Convincing normal people of the danger of AI is extremely important, and therefore coming up with some AI scenario that passes the “mom test” is critical. I don’t know how to do that exactly, but here are some things an AI doomsday scenario must take into account if it wants to pass the mom test:

  1. “We can’t tell you how it would win, but we can tell that it would win” is not believable for most people. You might know you’re not a good fighter, but most people don’t really feel it until they get in the ring with a martial arts expert. Then they realize how helpless they are. Normal people will not feel helpless based only on a logical theory.

  2. A convincing scenario cannot involve any bioweapons. Normal people just don’t know how vulnerable the human machine is. They think pandemics are just something that happens every 5-20 years, and don’t think about it besides that. They don’t think about the human body as a nano factory that’s vulnerable to targetted nano-attacks.

  3. A scenario that passes the mom test will also not include any drones. Yes, even though drones are currently used in warfare. Drones are the future. Drones are toys. Futuristic toys don’t sound like a realistic threat.

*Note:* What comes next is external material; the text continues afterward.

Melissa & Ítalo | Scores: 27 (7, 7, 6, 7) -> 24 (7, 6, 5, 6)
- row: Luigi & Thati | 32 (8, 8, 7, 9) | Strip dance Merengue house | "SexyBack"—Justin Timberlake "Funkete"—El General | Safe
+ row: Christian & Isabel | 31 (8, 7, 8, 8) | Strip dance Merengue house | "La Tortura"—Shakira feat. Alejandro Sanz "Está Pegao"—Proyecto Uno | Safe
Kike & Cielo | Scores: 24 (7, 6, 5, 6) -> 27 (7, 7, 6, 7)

  4. A mom test scenario also shouldn’t involve any hacking. Regular people have no idea how insecure computer systems are. It’s basically safe to do online banking on a computer, which gives people the intuition that computers are mostly secure. Any story involving hacking violates that intuition.

  5. Probably there shouldn’t be any robots either, especially not human-shaped ones. Though I’ll admit “it’ll be exactly like the Terminator” is a more believable scenario than all of the three scenarios above, because it only requires one mental leap: the thing they already know and understand going from “fiction” to “nonfiction”.

  6. No recursive self-improvement. It sounds strange and it’s not necessary, since I think most normal people assume AI and computers are really smart already, and don’t need an explanation for superintelligence. My mom expressed no disbelief when I said we might soon create superintelligent AI.

  7. No boiling oceans. The more conventional methods used, the more believable. “The godlike AI solves physics and taps directly into the Akashic record and erases humanity from ever having existed” or any kind of bizarre weirdness is not as believable as “the AI launches the world-ending nukes that we already have that are already primed to launch”. (Though any scenario with an obvious “why not just disable the nukes?” counterargument won’t be believable either.)

  8. No manipulation of humans! My mom won’t believe a robot can control her like a marionette and make her do its bidding. “I just wouldn’t do what it says.” Nevermind that this is false and she would do what it says. It’s not believable to her, nor to most people. If your scenario needs the AI to use people, they should be paid with Bitcoin the AI stole or something, not psychologically persuaded against their usual nature.

You can probably imagine a few more “mom test” criteria along these lines. Anything that makes a normal person think “that’s weird” won’t be believable. Some of the existing scenarios meet some of these criteria, but none meet all of them.

I’ve eliminated a lot of things. What’s left? Conventional warfare, with AI pulling the strings? The AI building its own nuclear weapons? I’m not sure, but I don’t think most laypeople will be convinced of the danger of superintelligent AI until we can come up with a plausible extinction scenario that passes the mom test.